> [Task to carry out]
Reproduce the stretch from the start of the records through the line that contains "municipiodegomezfarias2124@gmail.com", word for word. Leave the pictures out of your answer.

> [Extracted data]
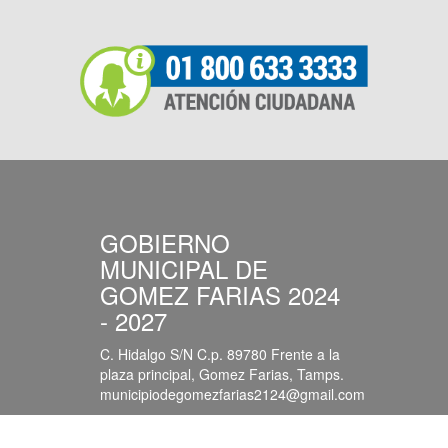
GOBIERNO
MUNICIPAL DE
GOMEZ FARIAS 2024
- 2027
C. Hidalgo S/N C.p. 89780 Frente a la
plaza principal, Gomez Farias, Tamps.
municipiodegomezfarias2124@gmail.com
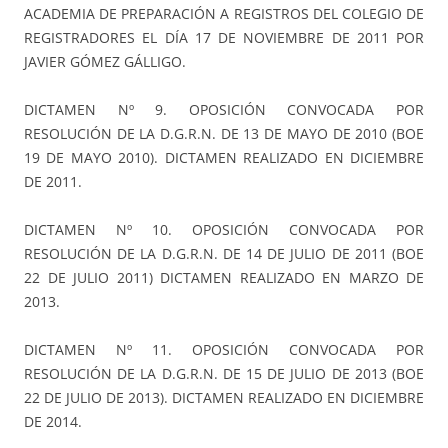
ACADEMIA DE PREPARACIÓN A REGISTROS DEL COLEGIO DE
REGISTRADORES EL DÍA 17 DE NOVIEMBRE DE 2011 POR
JAVIER GÓMEZ GÁLLIGO.
DICTAMEN Nº 9. OPOSICIÓN CONVOCADA POR
RESOLUCIÓN DE LA D.G.R.N. DE 13 DE MAYO DE 2010 (BOE
19 DE MAYO 2010). DICTAMEN REALIZADO EN DICIEMBRE
DE 2011.
DICTAMEN Nº 10. OPOSICIÓN CONVOCADA POR
RESOLUCIÓN DE LA D.G.R.N. DE 14 DE JULIO DE 2011 (BOE
22 DE JULIO 2011) DICTAMEN REALIZADO EN MARZO DE
2013.
DICTAMEN Nº 11. OPOSICIÓN CONVOCADA POR
RESOLUCIÓN DE LA D.G.R.N. DE 15 DE JULIO DE 2013 (BOE
22 DE JULIO DE 2013). DICTAMEN REALIZADO EN DICIEMBRE
DE 2014.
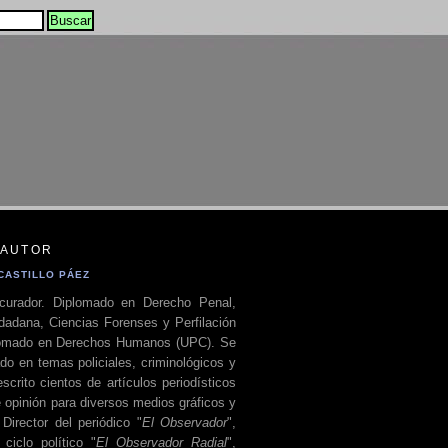
 AUTOR
CASTILLO PÁEZ
curador. Diplomado en Derecho Penal,
dadana, Ciencias Forenses y Perfilación
plomado en Derechos Humanos (UPC). Se
do en temas policiales, criminológicos y
escrito cientos de artículos periodísticos
 opinión para diversos medios gráficos y
 Director del periódico "
El Observador
",
ciclo político "
El Observador Radial
",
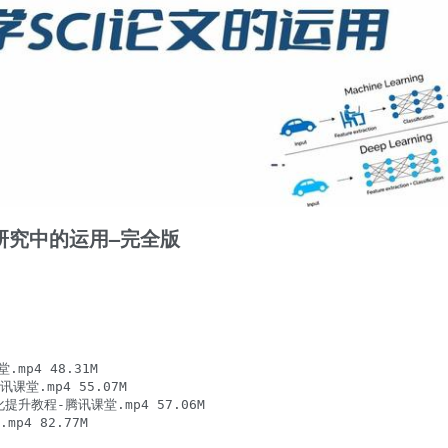
文研究中的运用–完全版
mp4 48.31M

课堂.mp4 55.07M

提升教程-腾讯课堂.mp4 57.06M

p4 82.77M
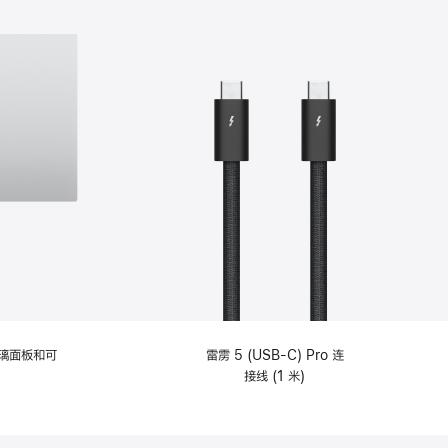
选
项)
理玻璃面板和可
雷雳 5 (USB-C) Pro 连
接线 (1 米)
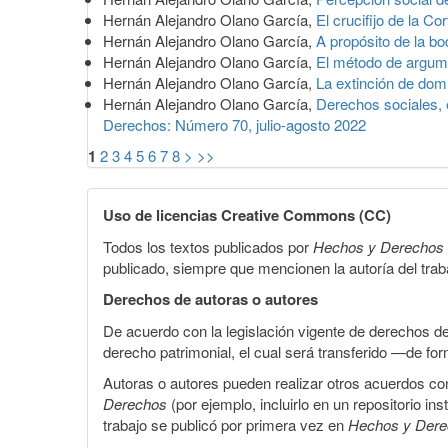
Hernán Alejandro Olano García,
El crucifijo de la Co
Hernán Alejandro Olano García,
A propósito de la b
Hernán Alejandro Olano García,
El método de argume
Hernán Alejandro Olano García,
La extinción de do
Hernán Alejandro Olano García,
Derechos sociales, 
Derechos: Número 70, julio-agosto 2022
1
2
3
4
5
6
7
8
>
>>
Uso de licencias Creative Commons (CC)
Todos los textos publicados por
Hechos y Derechos
publicado, siempre que mencionen la autoría del trabaj
Derechos de autoras o autores
De acuerdo con la legislación vigente de derechos d
derecho patrimonial, el cual será transferido —de f
Autoras o autores pueden realizar otros acuerdos cont
Derechos
(por ejemplo, incluirlo en un repositorio in
trabajo se publicó por primera vez en
Hechos y Der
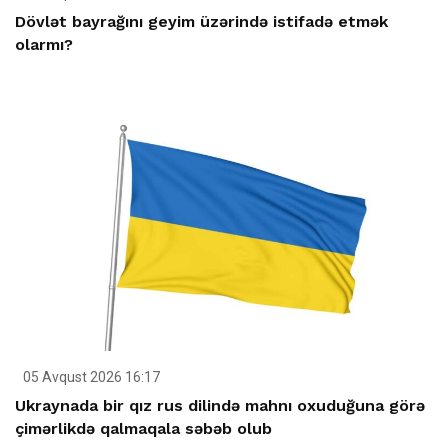
Dövlət bayrağını geyim üzərində istifadə etmək
olarmı?
05 Avqust 2026 16:17
Ukraynada bir qız rus dilində mahnı oxuduğuna görə
çimərlikdə qalmaqala səbəb olub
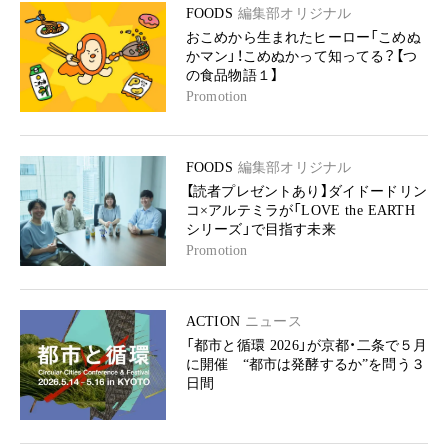
FOODS
編集部オリジナル
おこめから生まれたヒーロー「こめぬ
かマン」！こめぬかって知ってる？【つ
の食品物語１】
Promotion
FOODS
編集部オリジナル
【読者プレゼントあり】ダイドードリン
コ×アルテミラが「LOVE the EARTH
シリーズ」で目指す未来
Promotion
ACTION
ニュース
「都市と循環 2026」が京都・二条で５月
に開催 “都市は発酵するか”を問う３
日間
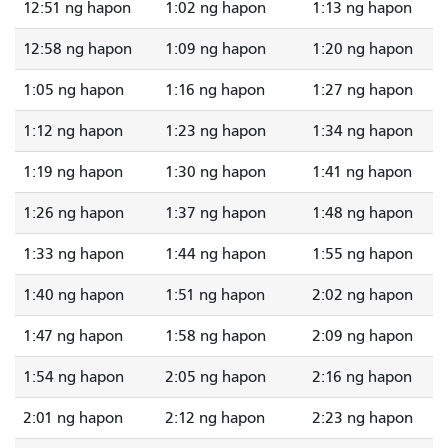
12:51 ng hapon
1:02 ng hapon
1:13 ng hapon
12:58 ng hapon
1:09 ng hapon
1:20 ng hapon
1:05 ng hapon
1:16 ng hapon
1:27 ng hapon
1:12 ng hapon
1:23 ng hapon
1:34 ng hapon
1:19 ng hapon
1:30 ng hapon
1:41 ng hapon
1:26 ng hapon
1:37 ng hapon
1:48 ng hapon
1:33 ng hapon
1:44 ng hapon
1:55 ng hapon
1:40 ng hapon
1:51 ng hapon
2:02 ng hapon
1:47 ng hapon
1:58 ng hapon
2:09 ng hapon
1:54 ng hapon
2:05 ng hapon
2:16 ng hapon
2:01 ng hapon
2:12 ng hapon
2:23 ng hapon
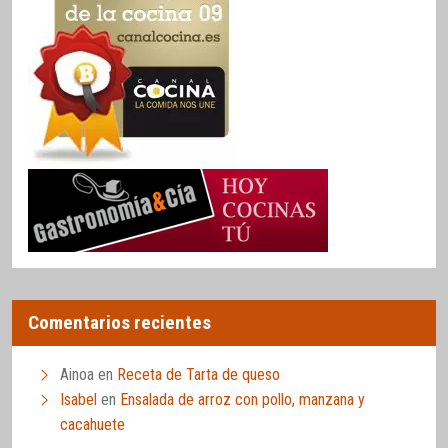
Comentarios recientes
Ainoa
en
Receta de Tarta de queso
Isabel
en
Ensalada de arroz con pollo, manzana y
cacahuete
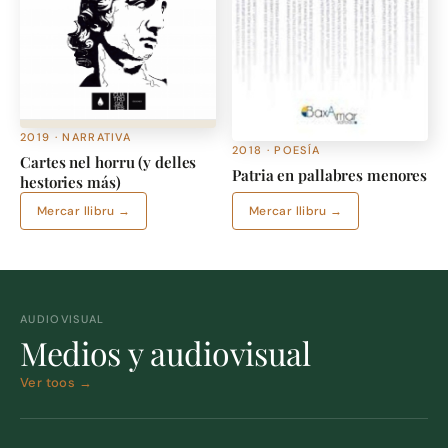
2019 · NARRATIVA
2018 · POESÍA
Cartes nel horru (y delles
Patria en pallabres menores
hestories más)
Mercar llibru →
Mercar llibru →
AUDIOVISUAL
Medios y audiovisual
Ver toos →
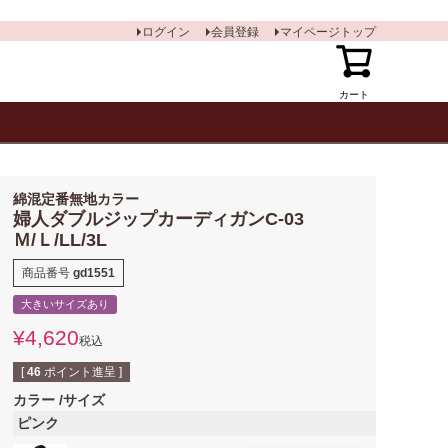
ログイン
会員登録
マイページトップ
カート
綿混定番無地カラー
婦人ダブルジップカーディガンC-03
Ｍ/Ｌ/LL/3L
商品番号
gd1551
大きいサイズあり
¥
4,620
税込
[
46
ポイント進呈 ]
カラー
サイズ
ピンク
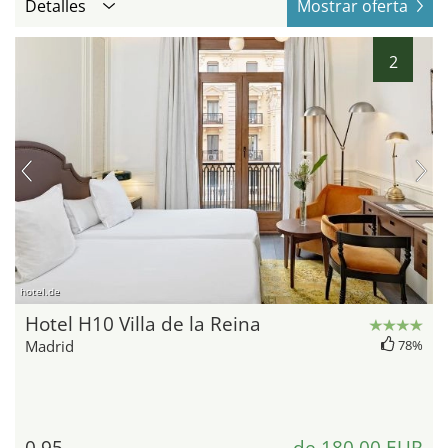
Detalles
Mostrar oferta
2
hotel.de
Hotel H10 Villa de la Reina
Madrid
78%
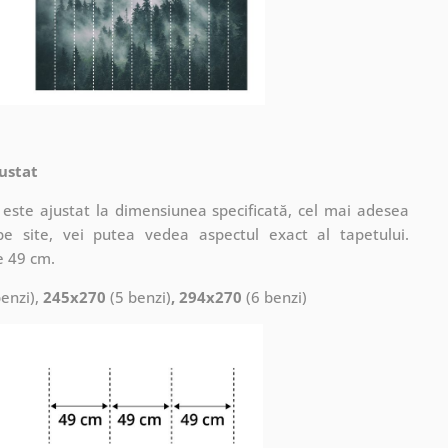
ustat
este ajustat la dimensiunea specificată, cel mai adesea
pe site, vei putea vedea aspectul exact al tapetului.
e 49 cm.
enzi),
245x270
(5 benzi)
, 294x270
(6 benzi)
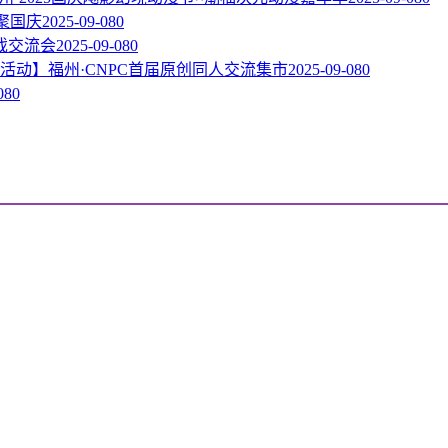
相聚国庆
2025-09-08
0
戏交流会
2025-09-08
0
活动】福州·CNPC首届原创同人交流集市
2025-09-08
0
08
0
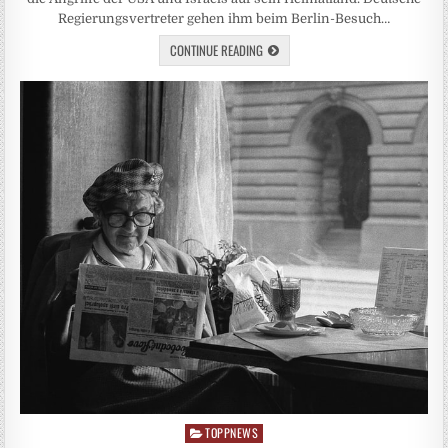
Regierungsvertreter gehen ihm beim Berlin-Besuch…
CONTINUE READING
TOPPNEWS
Posted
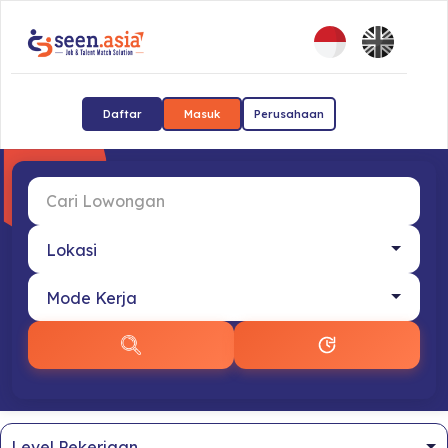
Daftar
Masuk
Perusahaan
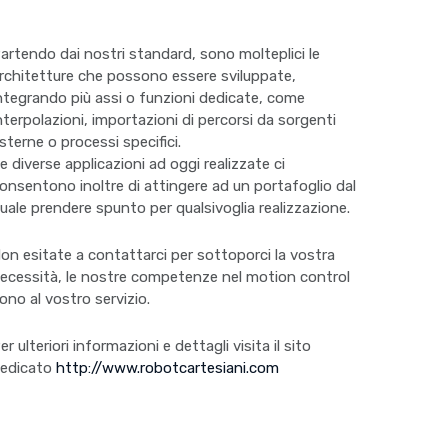
artendo dai nostri standard, sono molteplici le
rchitetture che possono essere sviluppate,
ntegrando più assi o funzioni dedicate, come
nterpolazioni, importazioni di percorsi da sorgenti
sterne o processi specifici.
e diverse applicazioni ad oggi realizzate ci
onsentono inoltre di attingere ad un portafoglio dal
uale prendere spunto per qualsivoglia realizzazione.
on esitate a contattarci per sottoporci la vostra
ecessità, le nostre competenze nel motion control
ono al vostro servizio.
er ulteriori informazioni e dettagli visita il sito
edicato
http://www.robotcartesiani.com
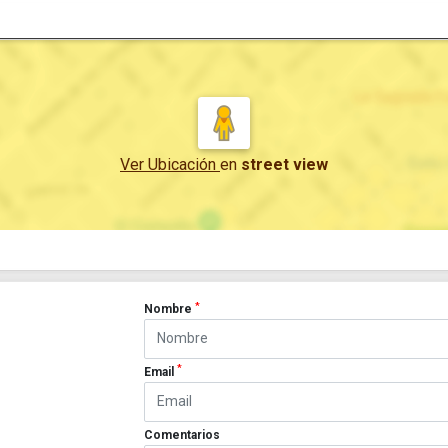
Ver Ubicación
en
street view
*
Nombre
*
Email
Comentarios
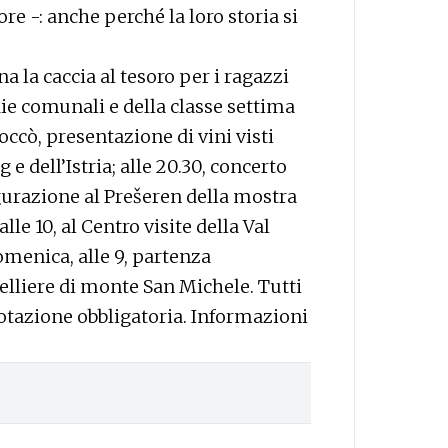
re -: anche perché la loro storia si
 la caccia al tesoro per i ragazzi
ie comunali e della classe settima
occò, presentazione di vini visti
 e dell’Istria; alle 20.30, concerto
ugurazione al Prešeren della mostra
alle 10, al Centro visite della Val
omenica, alle 9, partenza
telliere di monte San Michele. Tutti
notazione obbligatoria. Informazioni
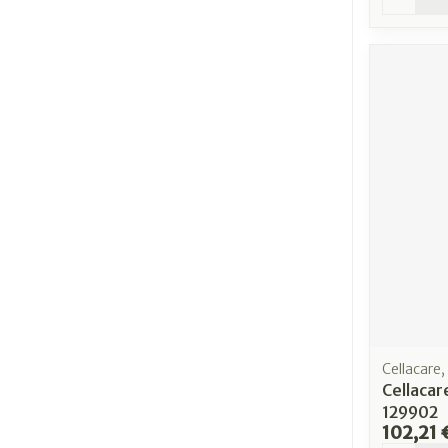
Cellacare
Cellaca
129902
102,21 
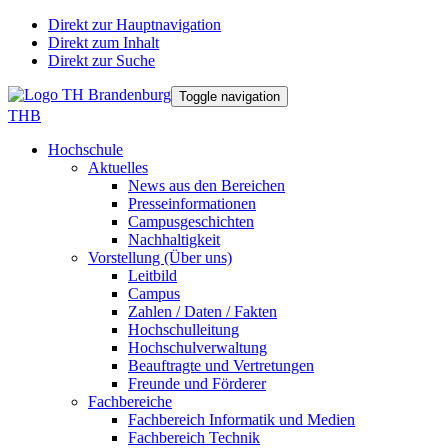
Direkt zur Hauptnavigation
Direkt zum Inhalt
Direkt zur Suche
Toggle navigation
THB
Hochschule
Aktuelles
News aus den Bereichen
Presseinformationen
Campusgeschichten
Nachhaltigkeit
Vorstellung (Über uns)
Leitbild
Campus
Zahlen / Daten / Fakten
Hochschulleitung
Hochschulverwaltung
Beauftragte und Vertretungen
Freunde und Förderer
Fachbereiche
Fachbereich Informatik und Medien
Fachbereich Technik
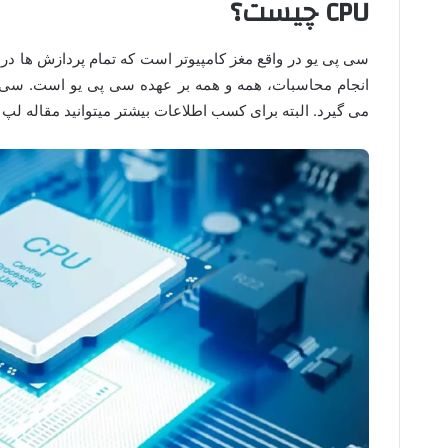
CPU چیست؟
سی پی یو در واقع مغز کامپیوتر است که تمام پردازش ها در ا
انجام محاسبات، همه و همه بر عهده سی پی یو است. سی پی
می گیرد. البته برای کسب اطلاعات بیشتر میتوانید مقاله لپ 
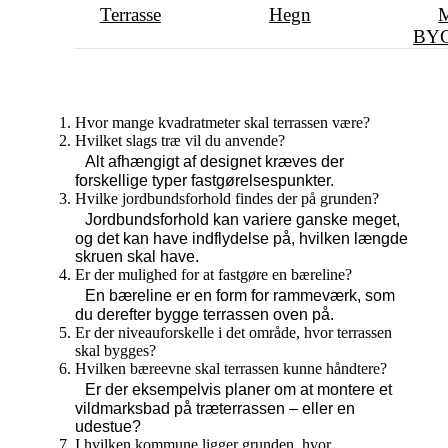
Terrasse
Hegn
BY
Hvor mange kvadratmeter skal terrassen være?
Hvilket slags træ vil du anvende?
Alt afhængigt af designet kræves der
forskellige typer fastgørelsespunkter.
Hvilke jordbundsforhold findes der på grunden?
Jordbundsforhold kan variere ganske meget,
og det kan have indflydelse på, hvilken længde
skruen skal have.
Er der mulighed for at fastgøre en bæreline?
En bæreline er en form for rammeværk, som
du derefter bygge terrassen oven på.
Er der niveauforskelle i det område, hvor terrassen
skal bygges?
Hvilken bæreevne skal terrassen kunne håndtere?
Er der eksempelvis planer om at montere et
vildmarksbad på træterrassen – eller en
udestue?
I hvilken kommune ligger grunden, hvor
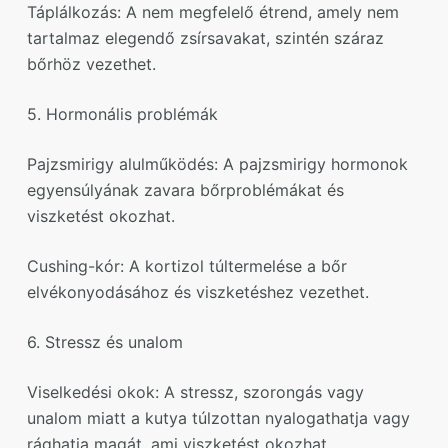
Táplálkozás: A nem megfelelő étrend, amely nem
tartalmaz elegendő zsírsavakat, szintén száraz
bőrhöz vezethet.
5. Hormonális problémák
Pajzsmirigy alulműködés: A pajzsmirigy hormonok
egyensúlyának zavara bőrproblémákat és
viszketést okozhat.
Cushing-kór: A kortizol túltermelése a bőr
elvékonyodásához és viszketéshez vezethet.
6. Stressz és unalom
Viselkedési okok: A stressz, szorongás vagy
unalom miatt a kutya túlzottan nyalogathatja vagy
rághatja magát, ami viszketést okozhat.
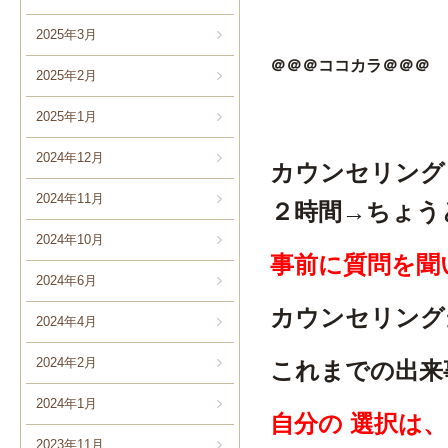
2025年3月
＠＠＠ココカラ＠＠＠
2025年2月
2025年1月
2024年12月
カウンセリング
2024年11月
２時間→ちょう
2024年10月
事前に質問を聞
2024年6月
カウンセリング
2024年4月
2024年2月
これまでの出来
2024年1月
自分の 選択は、
2023年11月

> [Result below]
GOBIERNO
MUNICIPAL DE
GOMEZ FARIAS 2024
- 2027
C. Hidalgo S/N C.p. 89780 Frente a la
plaza principal, Gomez Farias, Tamps.
municipiodegomezfarias2124@gmail.com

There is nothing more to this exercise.